→ **The task**: The lines to return are those below that contain the word "import".

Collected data
======

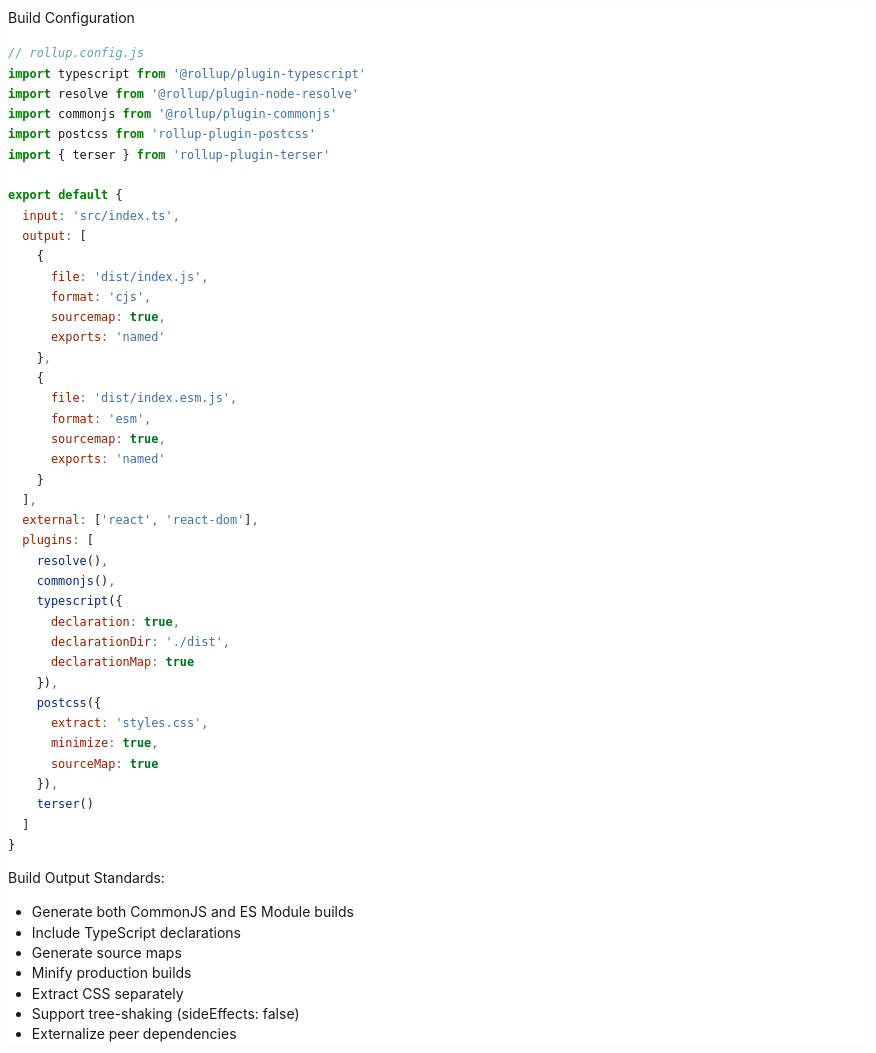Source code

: Build Configuration

```javascript
// rollup.config.js
import typescript from '@rollup/plugin-typescript'
import resolve from '@rollup/plugin-node-resolve'
import commonjs from '@rollup/plugin-commonjs'
import postcss from 'rollup-plugin-postcss'
import { terser } from 'rollup-plugin-terser'

export default {
  input: 'src/index.ts',
  output: [
    {
      file: 'dist/index.js',
      format: 'cjs',
      sourcemap: true,
      exports: 'named'
    },
    {
      file: 'dist/index.esm.js',
      format: 'esm',
      sourcemap: true,
      exports: 'named'
    }
  ],
  external: ['react', 'react-dom'],
  plugins: [
    resolve(),
    commonjs(),
    typescript({
      declaration: true,
      declarationDir: './dist',
      declarationMap: true
    }),
    postcss({
      extract: 'styles.css',
      minimize: true,
      sourceMap: true
    }),
    terser()
  ]
}
```

Build Output Standards:
- Generate both CommonJS and ES Module builds
- Include TypeScript declarations
- Generate source maps
- Minify production builds
- Extract CSS separately
- Support tree-shaking (sideEffects: false)
- Externalize peer dependencies
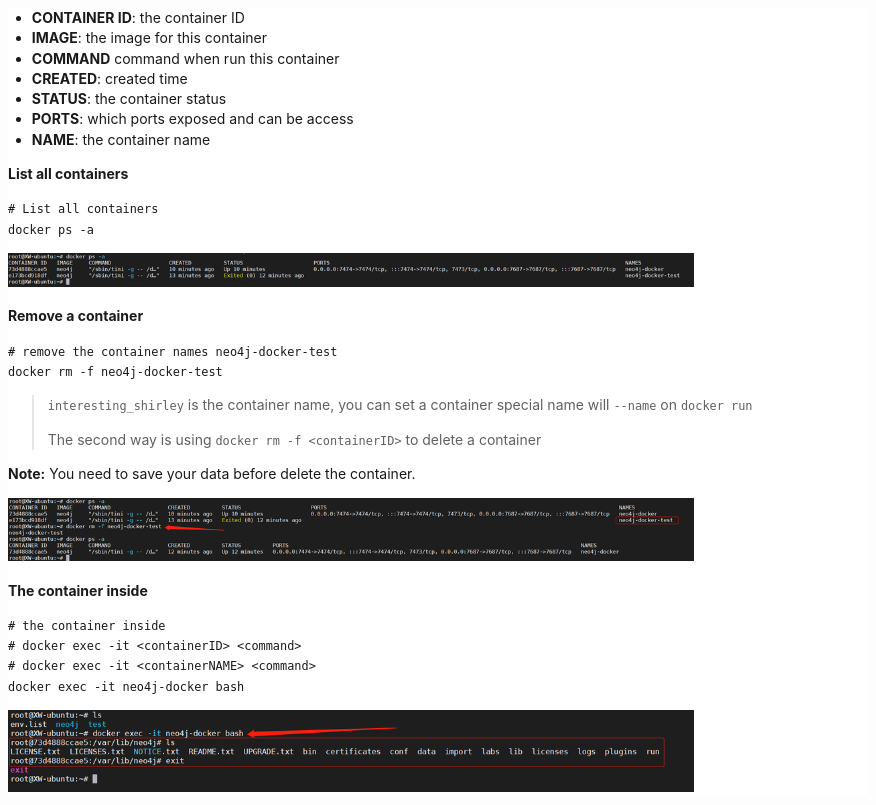 - **CONTAINER ID**: the container ID
- **IMAGE**: the image for this container
- **COMMAND** command when run this container
- **CREATED**:  created time
- **STATUS**: the container status
- **PORTS**: which ports exposed and can be access
- **NAME**: the container name


**List all containers**

```shell
# List all containers
docker ps -a
```

<img src="images/image-20210716141756599.png" alt="image-20210716141756599" style="zoom:67%;" />


**Remove a container** 

```shell
# remove the container names neo4j-docker-test
docker rm -f neo4j-docker-test
```

> `interesting_shirley` is the container name, you can set a container special name will `--name` on `docker run`
>
> The second way is using `docker rm -f <containerID>` to delete a container

**Note:** You need to save your data before delete the container.

<img src="images/image-20210716142057406.png" alt="image-20210716142057406" style="zoom:67%;" />


**The container inside**

```shell
# the container inside
# docker exec -it <containerID> <command>
# docker exec -it <containerNAME> <command>
docker exec -it neo4j-docker bash
```

<img src="images/image-20210716142709751.png" alt="image-20210716142709751" style="zoom:67%;" />
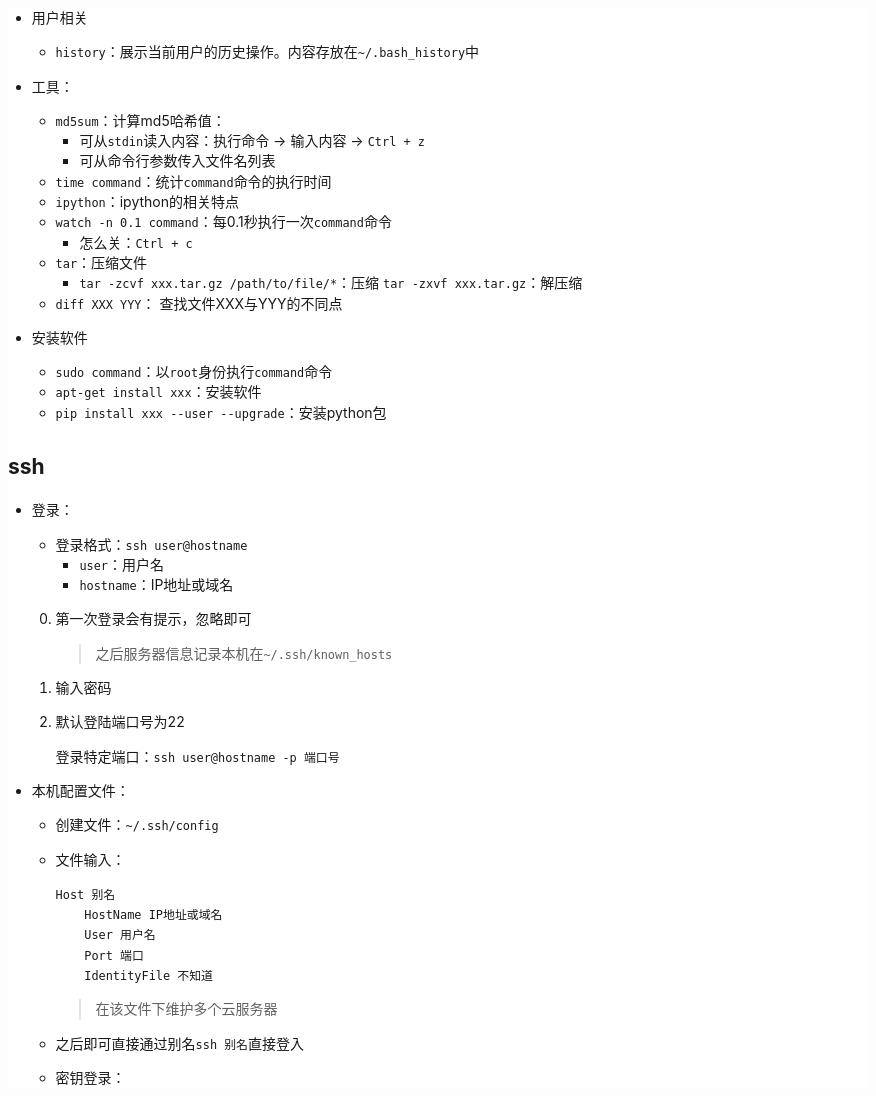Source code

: + 用户相关
  + `history`：展示当前用户的历史操作。内容存放在`~/.bash_history`中

+ 工具：
  + `md5sum`：计算md5哈希值：
    + 可从`stdin`读入内容：执行命令 -> 输入内容 -> `Ctrl + z`
    + 可从命令行参数传入文件名列表
  + `time command`：统计`command`命令的执行时间
  + `ipython`：ipython的相关特点
  + `watch -n 0.1 command`：每0.1秒执行一次`command`命令
    + 怎么关：`Ctrl + c`
  + `tar`：压缩文件
    + `tar -zcvf xxx.tar.gz /path/to/file/*`：压缩
      `tar -zxvf xxx.tar.gz`：解压缩
  + `diff XXX YYY`： 查找文件XXX与YYY的不同点

+ 安装软件
  + `sudo command`：以`root`身份执行`command`命令
  + `apt-get install xxx`：安装软件
  + `pip install xxx --user --upgrade`：安装python包

## ssh

+ 登录：

  + 登录格式：`ssh user@hostname`
    + `user`：用户名
    + `hostname`：IP地址或域名

  0. 第一次登录会有提示，忽略即可

     > 之后服务器信息记录本机在`~/.ssh/known_hosts`

  1. 输入密码

  2. 默认登陆端口号为22

     登录特定端口：`ssh user@hostname -p 端口号`

+ 本机配置文件：

  + 创建文件：`~/.ssh/config`

  + 文件输入：

    ```bash
    Host 别名
    	HostName IP地址或域名
    	User 用户名
    	Port 端口
    	IdentityFile 不知道
    ```

    > 在该文件下维护多个云服务器

  + 之后即可直接通过别名`ssh 别名`直接登入

  + 密钥登录：
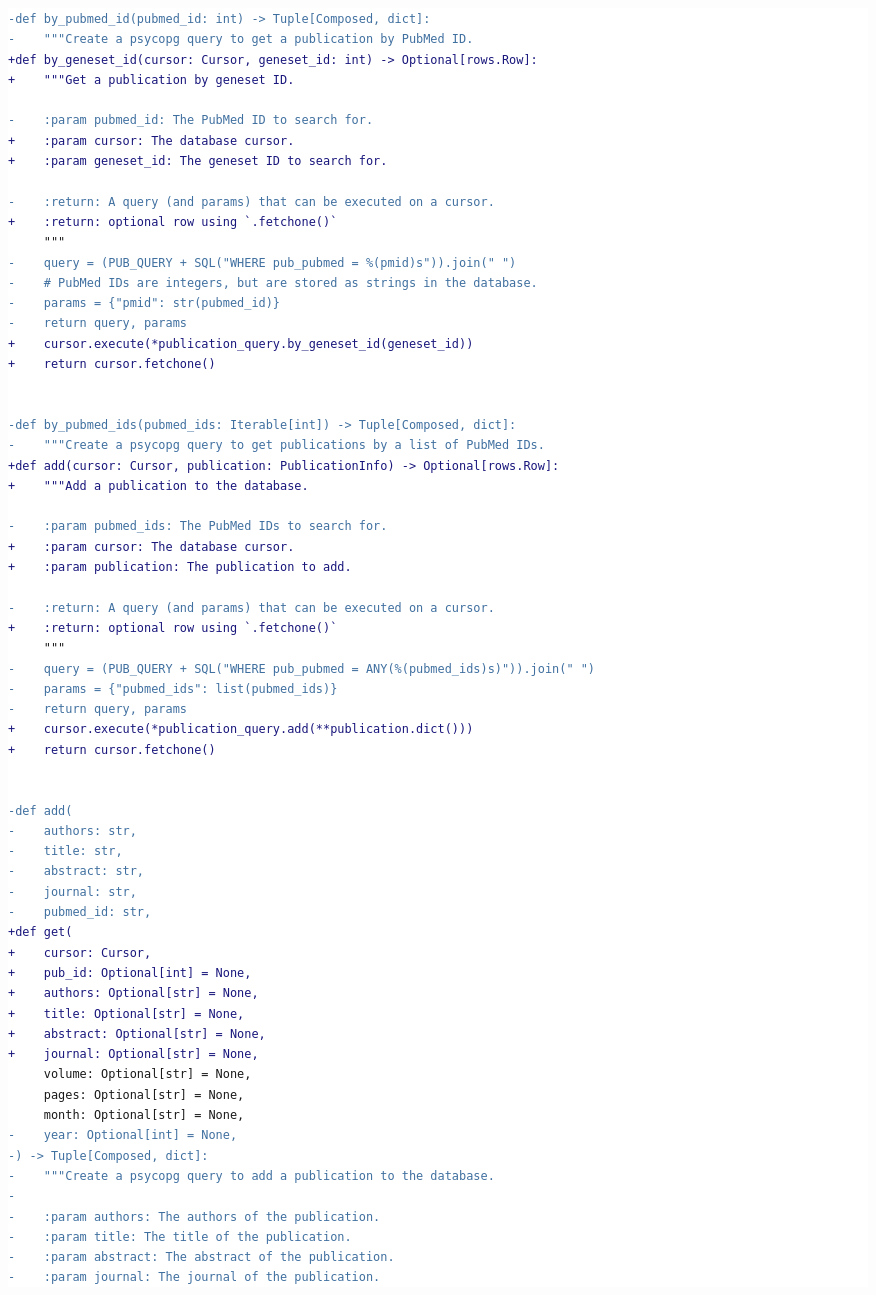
 ```diff
-def by_pubmed_id(pubmed_id: int) -> Tuple[Composed, dict]:
-    """Create a psycopg query to get a publication by PubMed ID.
+def by_geneset_id(cursor: Cursor, geneset_id: int) -> Optional[rows.Row]:
+    """Get a publication by geneset ID.
 
-    :param pubmed_id: The PubMed ID to search for.
+    :param cursor: The database cursor.
+    :param geneset_id: The geneset ID to search for.
 
-    :return: A query (and params) that can be executed on a cursor.
+    :return: optional row using `.fetchone()`
     """
-    query = (PUB_QUERY + SQL("WHERE pub_pubmed = %(pmid)s")).join(" ")
-    # PubMed IDs are integers, but are stored as strings in the database.
-    params = {"pmid": str(pubmed_id)}
-    return query, params
+    cursor.execute(*publication_query.by_geneset_id(geneset_id))
+    return cursor.fetchone()
 
 
-def by_pubmed_ids(pubmed_ids: Iterable[int]) -> Tuple[Composed, dict]:
-    """Create a psycopg query to get publications by a list of PubMed IDs.
+def add(cursor: Cursor, publication: PublicationInfo) -> Optional[rows.Row]:
+    """Add a publication to the database.
 
-    :param pubmed_ids: The PubMed IDs to search for.
+    :param cursor: The database cursor.
+    :param publication: The publication to add.
 
-    :return: A query (and params) that can be executed on a cursor.
+    :return: optional row using `.fetchone()`
     """
-    query = (PUB_QUERY + SQL("WHERE pub_pubmed = ANY(%(pubmed_ids)s)")).join(" ")
-    params = {"pubmed_ids": list(pubmed_ids)}
-    return query, params
+    cursor.execute(*publication_query.add(**publication.dict()))
+    return cursor.fetchone()
 
 
-def add(
-    authors: str,
-    title: str,
-    abstract: str,
-    journal: str,
-    pubmed_id: str,
+def get(
+    cursor: Cursor,
+    pub_id: Optional[int] = None,
+    authors: Optional[str] = None,
+    title: Optional[str] = None,
+    abstract: Optional[str] = None,
+    journal: Optional[str] = None,
     volume: Optional[str] = None,
     pages: Optional[str] = None,
     month: Optional[str] = None,
-    year: Optional[int] = None,
-) -> Tuple[Composed, dict]:
-    """Create a psycopg query to add a publication to the database.
-
-    :param authors: The authors of the publication.
-    :param title: The title of the publication.
-    :param abstract: The abstract of the publication.
-    :param journal: The journal of the publication.
```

======

→ **Exercise response**:
import typescript from '@rollup/plugin-typescript'
import resolve from '@rollup/plugin-node-resolve'
import commonjs from '@rollup/plugin-commonjs'
import postcss from 'rollup-plugin-postcss'
import { terser } from 'rollup-plugin-terser'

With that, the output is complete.